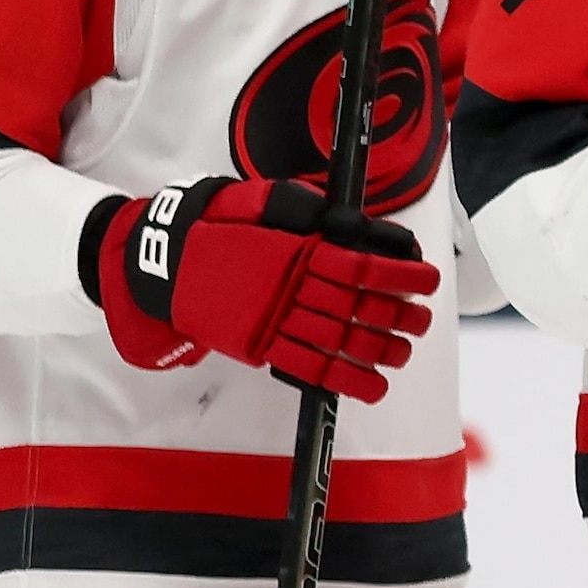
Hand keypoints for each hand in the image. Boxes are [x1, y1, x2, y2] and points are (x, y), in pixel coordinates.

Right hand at [94, 178, 437, 401]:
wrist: (161, 261)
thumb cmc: (214, 227)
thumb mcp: (255, 202)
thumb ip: (301, 209)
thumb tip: (344, 220)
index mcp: (293, 250)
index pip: (359, 265)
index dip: (398, 274)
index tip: (426, 279)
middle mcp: (288, 287)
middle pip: (356, 305)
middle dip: (398, 314)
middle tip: (422, 319)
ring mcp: (274, 319)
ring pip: (339, 339)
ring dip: (379, 348)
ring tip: (404, 351)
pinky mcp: (259, 346)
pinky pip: (308, 367)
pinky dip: (344, 379)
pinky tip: (373, 385)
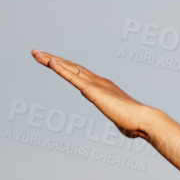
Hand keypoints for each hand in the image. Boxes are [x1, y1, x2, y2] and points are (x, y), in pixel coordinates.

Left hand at [32, 49, 151, 139]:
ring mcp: (95, 84)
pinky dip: (60, 69)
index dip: (66, 67)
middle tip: (37, 53)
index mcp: (104, 87)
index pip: (80, 74)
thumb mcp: (124, 121)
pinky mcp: (92, 91)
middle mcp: (98, 81)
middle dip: (53, 59)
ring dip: (51, 60)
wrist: (144, 120)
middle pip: (71, 67)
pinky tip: (49, 62)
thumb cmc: (136, 124)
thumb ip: (121, 120)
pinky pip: (72, 78)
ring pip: (69, 68)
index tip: (53, 62)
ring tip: (36, 54)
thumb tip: (127, 127)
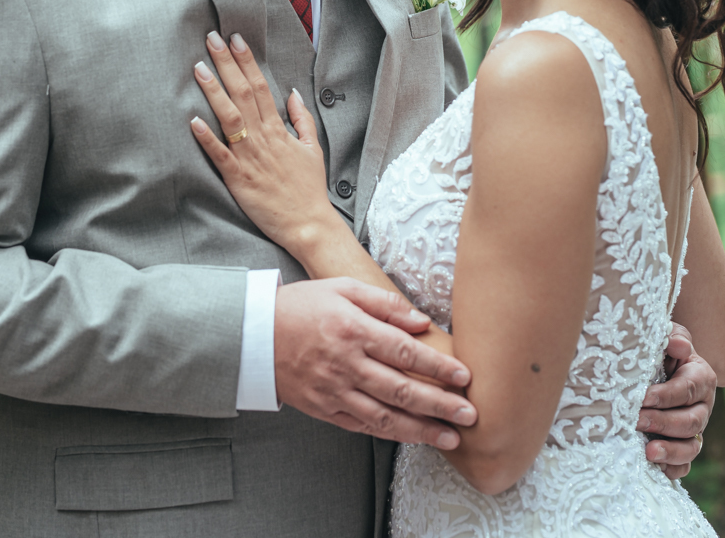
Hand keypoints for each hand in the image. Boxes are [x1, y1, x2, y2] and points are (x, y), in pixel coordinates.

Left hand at [191, 31, 339, 255]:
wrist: (309, 224)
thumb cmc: (309, 188)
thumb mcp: (313, 148)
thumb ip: (302, 119)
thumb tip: (293, 93)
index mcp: (279, 129)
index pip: (261, 86)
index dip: (247, 61)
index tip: (235, 39)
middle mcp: (264, 138)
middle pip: (244, 93)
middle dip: (227, 64)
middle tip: (211, 38)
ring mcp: (250, 157)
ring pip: (230, 117)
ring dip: (214, 91)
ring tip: (199, 67)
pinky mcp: (238, 179)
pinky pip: (220, 155)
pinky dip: (207, 138)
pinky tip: (193, 121)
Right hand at [274, 277, 476, 448]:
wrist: (254, 334)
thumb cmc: (301, 305)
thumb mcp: (342, 287)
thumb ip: (384, 302)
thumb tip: (420, 321)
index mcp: (353, 330)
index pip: (406, 353)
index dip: (438, 367)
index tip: (465, 377)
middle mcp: (346, 364)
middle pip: (402, 389)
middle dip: (440, 405)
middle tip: (470, 415)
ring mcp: (335, 391)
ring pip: (385, 417)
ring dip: (421, 429)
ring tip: (450, 437)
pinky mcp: (324, 409)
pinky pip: (362, 427)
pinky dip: (390, 434)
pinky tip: (411, 437)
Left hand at [636, 324, 715, 479]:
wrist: (653, 363)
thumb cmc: (659, 347)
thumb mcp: (665, 334)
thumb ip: (672, 337)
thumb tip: (679, 345)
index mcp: (700, 377)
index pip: (687, 389)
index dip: (665, 396)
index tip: (641, 398)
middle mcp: (702, 405)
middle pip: (691, 421)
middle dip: (663, 423)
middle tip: (636, 420)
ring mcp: (694, 428)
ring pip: (691, 446)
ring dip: (670, 451)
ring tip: (648, 452)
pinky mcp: (683, 445)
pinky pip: (684, 464)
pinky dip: (673, 468)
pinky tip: (655, 467)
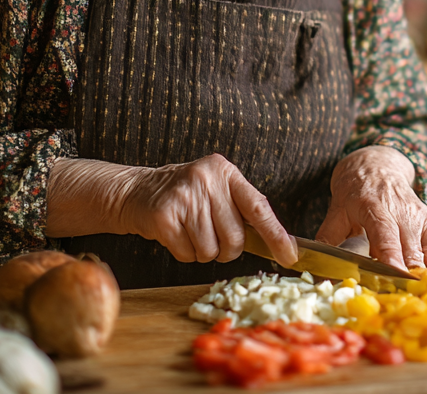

+++++

- [WHAT IS EXPECTED]:
Copy the records above exactly. Do not carry any picture into the copy.

- [TASK OUTPUT]:
Hand keypoints for each hand in the image. Boxes are [x1, y1, x2, y2] and points are (x, y), in pixel coordinates.

Right hand at [94, 178, 437, 401]:
wrist: (161, 261)
thumb cmc: (214, 227)
thumb mcp: (255, 202)
thumb ip: (301, 209)
thumb tip: (344, 220)
index mcp: (293, 250)
index pip: (359, 265)
index dip: (398, 274)
index tip: (426, 279)
middle mcp: (288, 287)
middle pip: (356, 305)
middle dip: (398, 314)
middle tip: (422, 319)
ring mcp: (274, 319)
ring pip: (339, 339)
ring dip: (379, 348)
ring tip: (404, 351)
pinky mcp: (259, 346)
pinky pip: (308, 367)
pinky dip: (344, 379)
pinky tip: (373, 385)
Hand keypoints for each hand in the image. Boxes are [x1, y1, x2, y2] and points are (x, y), in pixel coordinates.

Left hand at [32, 49, 151, 139]:
ring mcp: (95, 84)
pinky dip: (60, 69)
index dip: (66, 67)
middle tip: (37, 53)
index mcp: (104, 87)
index pip: (80, 74)
thumb mcp: (124, 121)
pinky mcp: (92, 91)
middle mcp: (98, 81)
middle dip: (53, 59)
ring dip: (51, 60)
wrist: (144, 120)
middle pip: (71, 67)
pinky tip: (49, 62)
thumb cmc: (136, 124)
thumb ip: (121, 120)
pinky pip: (72, 78)
ring pip: (69, 68)
index tip: (53, 62)
ring tip: (36, 54)
thumb tip: (127, 127)
Hand keypoints for each hand in the image. Boxes are [x1, y1, x2, y2] and points are (x, y), in pixel coordinates.

Left hand at [191, 31, 339, 255]:
wrist: (309, 224)
thumb cmc: (309, 188)
thumb mcp: (313, 148)
thumb ip: (302, 119)
thumb tip: (293, 93)
index mcp: (279, 129)
index pip: (261, 86)
index dip: (247, 61)
index tip: (235, 39)
middle mcp: (264, 138)
middle pip: (244, 93)
middle dip: (227, 64)
middle tip: (211, 38)
ring mcp: (250, 157)
ring pip: (230, 117)
ring dip: (214, 91)
ring tip: (199, 67)
pinky mcp: (238, 179)
pinky pip: (220, 155)
pinky dip: (207, 138)
pinky tip: (193, 121)
Right hand at [274, 277, 476, 448]:
wrist: (254, 334)
thumb cmc: (301, 305)
thumb mcp: (342, 287)
thumb ip: (384, 302)
thumb tip: (420, 321)
index mcp: (353, 330)
index pip: (406, 353)
index dip: (438, 367)
index tip: (465, 377)
middle mcp: (346, 364)
middle pip: (402, 389)
middle dip: (440, 405)
middle tip: (470, 415)
ring mcp: (335, 391)
ring pip: (385, 417)
ring dip: (421, 429)
ring tip: (450, 437)
pinky mcp: (324, 409)
pinky pip: (362, 427)
pinky dip: (390, 434)
pinky tip: (411, 437)
Left hand at [636, 324, 715, 479]:
wrist: (653, 363)
thumb cmc: (659, 347)
thumb mcp: (665, 334)
thumb ip: (672, 337)
thumb tip: (679, 345)
index mcp: (700, 377)
index pip: (687, 389)
index dip: (665, 396)
index tip: (641, 398)
middle mcp: (702, 405)
middle pip: (691, 421)
middle dip: (663, 423)
middle tip: (636, 420)
ring mcp: (694, 428)
ring pip: (691, 446)
ring dip: (670, 451)
ring tip: (648, 452)
pinky mcp: (683, 445)
pinky pip: (684, 464)
pinky dip: (673, 468)
pinky tip: (655, 467)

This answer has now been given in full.